*** Provided text Section Begins ***

It is only in recent years that the incumbent carriers have sold discounted one-way
tickets. This has been in response to the provision of such fares accessible via the Internet
by the low cost carriers. Both low cost carriers surveyed had over 70% of their
passengers purchasing return tickets (72% in the case of Air Asia and 76% in the case of
Ryanair). Aer Lingus’s passengers also had a significantly high percentage, with 80%
booking a return ticket. By contrast, over 18% of Malaysia Airlines’ passengers were
travelling on one-way tickets.
The mode of surface access and the distance travelled to the departing airport was also
ascertained. The significance of having a frequent high-speed, non-stop train service from
the city centre of Kuala Lumpur to the airport was apparent, with one third of the
passengers surveyed making use of this. In contrast, there is no such service linking any
Irish airport, and on average 76% of passengers accessed their flights by personal car,
which provides a significant income to the airport authorities in parking fees.

*** Provided text Section Ends ***
*** Record set Section Begins ***

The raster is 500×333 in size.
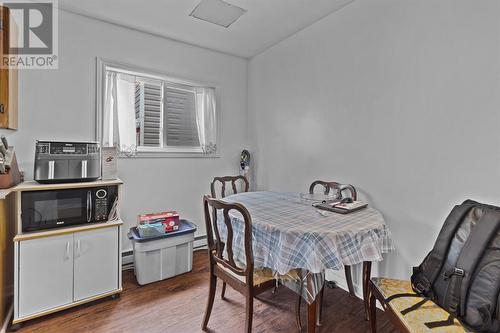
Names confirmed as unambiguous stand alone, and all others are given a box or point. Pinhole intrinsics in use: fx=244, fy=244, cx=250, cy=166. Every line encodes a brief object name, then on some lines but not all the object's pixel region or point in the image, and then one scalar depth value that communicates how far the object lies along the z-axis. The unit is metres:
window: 2.65
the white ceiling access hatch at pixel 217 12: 2.29
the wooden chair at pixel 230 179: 2.81
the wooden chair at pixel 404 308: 1.10
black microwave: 1.82
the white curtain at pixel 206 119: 3.29
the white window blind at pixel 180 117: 3.09
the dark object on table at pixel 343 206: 1.67
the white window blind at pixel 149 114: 2.87
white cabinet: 1.74
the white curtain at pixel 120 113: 2.64
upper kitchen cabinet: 1.79
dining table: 1.28
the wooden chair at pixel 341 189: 2.02
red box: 2.50
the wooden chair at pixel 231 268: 1.38
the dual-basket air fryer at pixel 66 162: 1.90
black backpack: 1.10
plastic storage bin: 2.32
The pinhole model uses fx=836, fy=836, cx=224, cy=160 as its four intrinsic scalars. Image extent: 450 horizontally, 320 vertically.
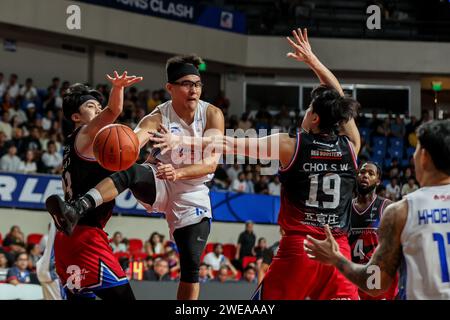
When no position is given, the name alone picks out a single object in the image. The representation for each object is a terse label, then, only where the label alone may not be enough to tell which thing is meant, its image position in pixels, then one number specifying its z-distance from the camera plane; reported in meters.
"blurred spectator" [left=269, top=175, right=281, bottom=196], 18.94
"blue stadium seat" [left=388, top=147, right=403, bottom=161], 20.59
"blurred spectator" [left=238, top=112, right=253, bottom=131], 21.39
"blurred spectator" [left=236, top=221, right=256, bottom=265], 16.83
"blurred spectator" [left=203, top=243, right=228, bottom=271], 15.67
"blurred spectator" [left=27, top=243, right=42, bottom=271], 13.72
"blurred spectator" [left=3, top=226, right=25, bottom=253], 14.01
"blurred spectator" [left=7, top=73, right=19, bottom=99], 19.19
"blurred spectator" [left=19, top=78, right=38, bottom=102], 19.14
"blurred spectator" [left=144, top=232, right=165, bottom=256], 15.51
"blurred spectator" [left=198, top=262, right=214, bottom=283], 13.91
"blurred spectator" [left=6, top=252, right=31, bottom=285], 12.23
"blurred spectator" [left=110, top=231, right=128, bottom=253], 15.52
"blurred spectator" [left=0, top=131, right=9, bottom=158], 16.30
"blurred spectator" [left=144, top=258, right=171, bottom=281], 13.42
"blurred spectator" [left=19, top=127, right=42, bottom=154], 16.77
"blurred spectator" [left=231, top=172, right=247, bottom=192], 18.66
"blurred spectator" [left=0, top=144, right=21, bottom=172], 16.11
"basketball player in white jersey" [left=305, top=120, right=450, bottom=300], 4.18
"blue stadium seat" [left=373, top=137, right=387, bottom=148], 20.90
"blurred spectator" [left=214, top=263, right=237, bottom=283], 14.41
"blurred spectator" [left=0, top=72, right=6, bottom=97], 18.69
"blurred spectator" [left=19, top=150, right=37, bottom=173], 16.36
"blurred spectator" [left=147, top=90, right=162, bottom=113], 21.08
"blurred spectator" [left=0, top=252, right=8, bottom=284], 12.43
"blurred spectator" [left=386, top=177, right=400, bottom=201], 18.19
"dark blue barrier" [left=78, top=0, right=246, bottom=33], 22.45
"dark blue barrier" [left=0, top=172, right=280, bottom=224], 16.22
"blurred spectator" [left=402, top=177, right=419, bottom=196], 18.53
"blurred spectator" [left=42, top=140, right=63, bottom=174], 16.73
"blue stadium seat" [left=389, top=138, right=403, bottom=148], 20.73
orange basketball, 6.27
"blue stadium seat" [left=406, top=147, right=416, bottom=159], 20.63
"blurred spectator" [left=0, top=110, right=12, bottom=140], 16.94
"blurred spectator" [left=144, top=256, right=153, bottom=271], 13.80
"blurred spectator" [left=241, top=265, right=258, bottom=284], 13.95
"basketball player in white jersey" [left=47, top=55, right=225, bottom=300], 6.93
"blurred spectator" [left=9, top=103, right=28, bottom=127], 17.20
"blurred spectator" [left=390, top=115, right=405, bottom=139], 21.28
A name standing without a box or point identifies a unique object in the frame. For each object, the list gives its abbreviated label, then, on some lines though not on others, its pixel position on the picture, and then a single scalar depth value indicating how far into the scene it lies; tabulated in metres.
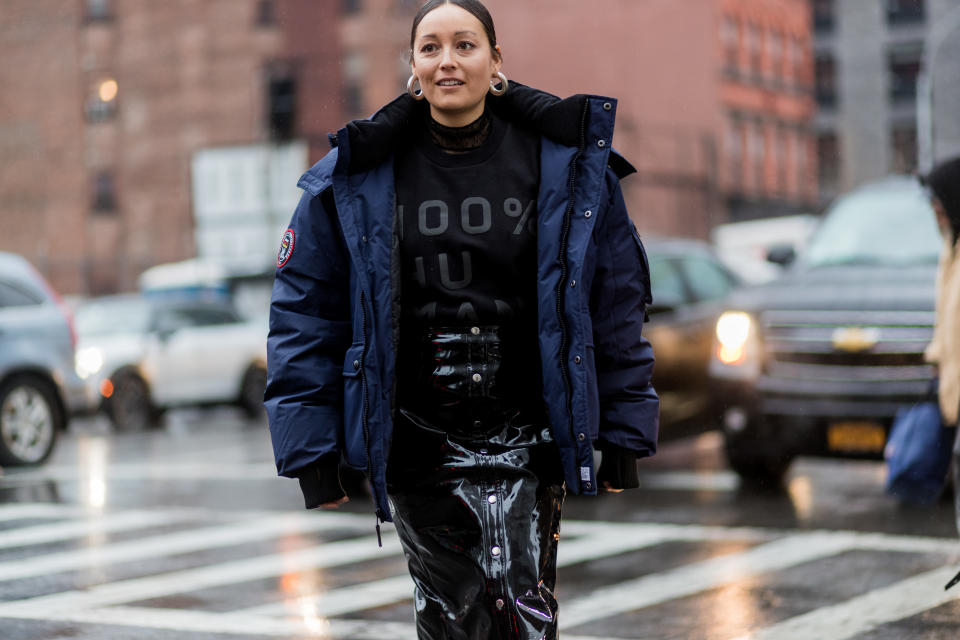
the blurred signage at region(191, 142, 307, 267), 48.75
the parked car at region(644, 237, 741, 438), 10.63
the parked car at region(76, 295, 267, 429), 19.23
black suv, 9.20
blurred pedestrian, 5.54
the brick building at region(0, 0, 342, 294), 52.72
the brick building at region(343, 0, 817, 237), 44.94
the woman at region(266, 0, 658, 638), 3.50
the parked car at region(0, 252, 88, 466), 13.16
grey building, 69.44
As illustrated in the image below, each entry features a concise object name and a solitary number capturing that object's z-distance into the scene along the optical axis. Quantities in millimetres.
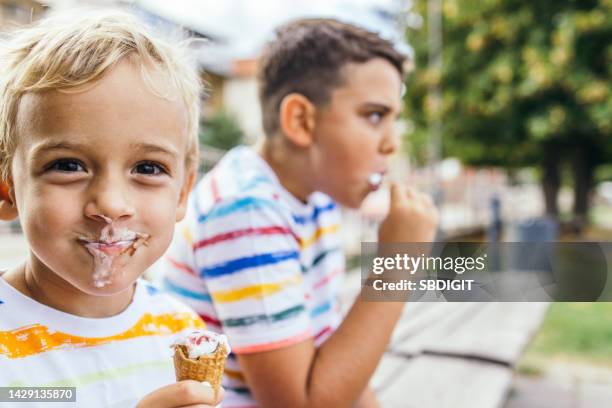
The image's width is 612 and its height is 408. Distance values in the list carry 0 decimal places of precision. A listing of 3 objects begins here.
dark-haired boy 1130
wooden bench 1754
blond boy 781
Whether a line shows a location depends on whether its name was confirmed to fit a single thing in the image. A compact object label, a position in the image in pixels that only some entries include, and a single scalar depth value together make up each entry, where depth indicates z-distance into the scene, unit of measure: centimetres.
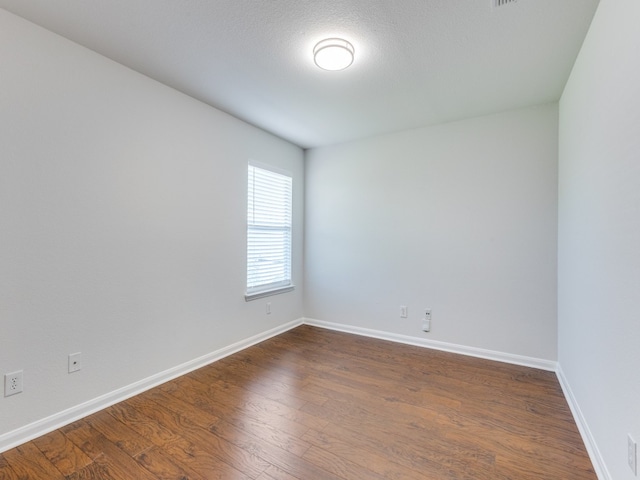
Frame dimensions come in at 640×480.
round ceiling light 194
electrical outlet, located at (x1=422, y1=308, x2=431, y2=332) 338
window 345
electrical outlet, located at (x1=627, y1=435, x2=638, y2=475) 117
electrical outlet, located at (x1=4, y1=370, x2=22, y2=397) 174
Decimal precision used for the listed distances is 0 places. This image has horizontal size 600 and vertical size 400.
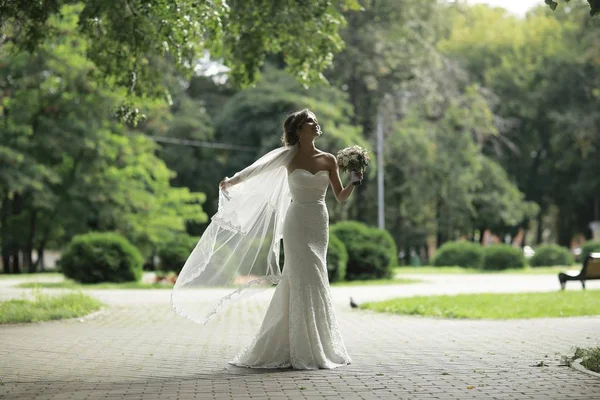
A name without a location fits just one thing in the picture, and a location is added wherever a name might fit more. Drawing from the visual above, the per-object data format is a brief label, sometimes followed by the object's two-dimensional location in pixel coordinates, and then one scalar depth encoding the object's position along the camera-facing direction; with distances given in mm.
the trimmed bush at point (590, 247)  44456
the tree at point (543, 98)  57906
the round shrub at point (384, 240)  32906
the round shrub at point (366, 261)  32219
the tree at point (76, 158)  40438
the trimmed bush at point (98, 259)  31078
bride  9953
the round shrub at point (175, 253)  31688
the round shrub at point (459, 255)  47531
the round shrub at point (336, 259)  30203
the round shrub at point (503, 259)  44438
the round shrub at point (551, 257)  48312
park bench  20578
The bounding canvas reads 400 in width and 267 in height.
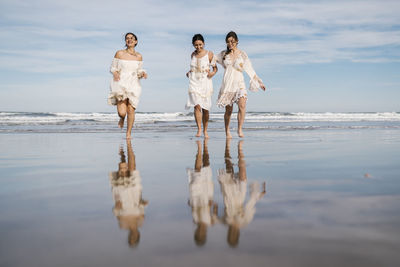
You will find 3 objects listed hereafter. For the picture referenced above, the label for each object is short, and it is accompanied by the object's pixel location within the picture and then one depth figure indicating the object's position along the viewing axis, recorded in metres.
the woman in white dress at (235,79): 7.58
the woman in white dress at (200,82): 7.61
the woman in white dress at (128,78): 7.47
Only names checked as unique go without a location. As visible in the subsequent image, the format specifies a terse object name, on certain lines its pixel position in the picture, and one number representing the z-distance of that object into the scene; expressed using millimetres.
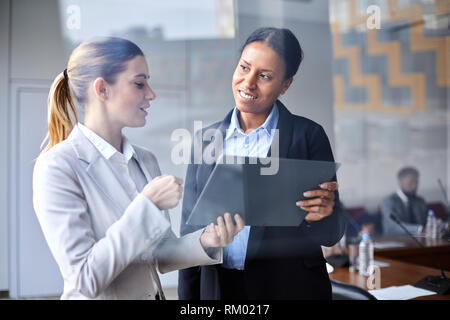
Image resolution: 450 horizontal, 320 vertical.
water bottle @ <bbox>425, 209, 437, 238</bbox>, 2592
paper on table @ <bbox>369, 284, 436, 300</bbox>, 1516
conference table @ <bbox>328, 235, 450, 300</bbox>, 1827
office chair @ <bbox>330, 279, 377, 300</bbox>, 1357
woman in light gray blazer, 942
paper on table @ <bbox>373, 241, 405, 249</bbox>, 2691
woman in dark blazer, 1130
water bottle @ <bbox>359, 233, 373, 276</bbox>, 2031
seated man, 3031
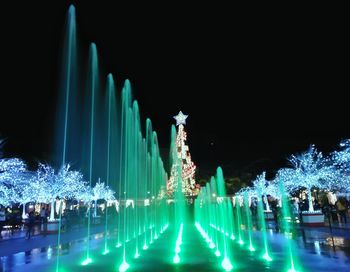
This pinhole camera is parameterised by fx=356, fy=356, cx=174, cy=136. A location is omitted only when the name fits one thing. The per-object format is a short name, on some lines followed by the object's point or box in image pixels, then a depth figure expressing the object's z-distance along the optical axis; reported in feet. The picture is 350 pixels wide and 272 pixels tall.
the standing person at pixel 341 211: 92.61
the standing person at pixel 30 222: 71.61
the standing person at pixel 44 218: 81.06
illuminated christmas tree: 163.97
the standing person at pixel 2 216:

*** Record set Section Ends ***

[What to do]
a – Reproduce the stretch of the passage on airline passengers from "It is only in" through "on one-way tickets.".
b – List every airline the passage on airline passengers mentions by name.
The data is not needed for any of this work.

[Numbered answers]
a –
It is only in recent years that the incumbent carriers have sold discounted one-way
tickets. This has been in response to the provision of such fares accessible via the Internet
by the low cost carriers. Both low cost carriers surveyed had over 70% of their
passengers purchasing return tickets (72% in the case of Air Asia and 76% in the case of
Ryanair). Aer Lingus’s passengers also had a significantly high percentage, with 80%
booking a return ticket. By contrast, over 18% of Malaysia Airlines’ passengers were
travelling on one-way tickets.

b – Air Asia, Ryanair, Aer Lingus, Malaysia Airlines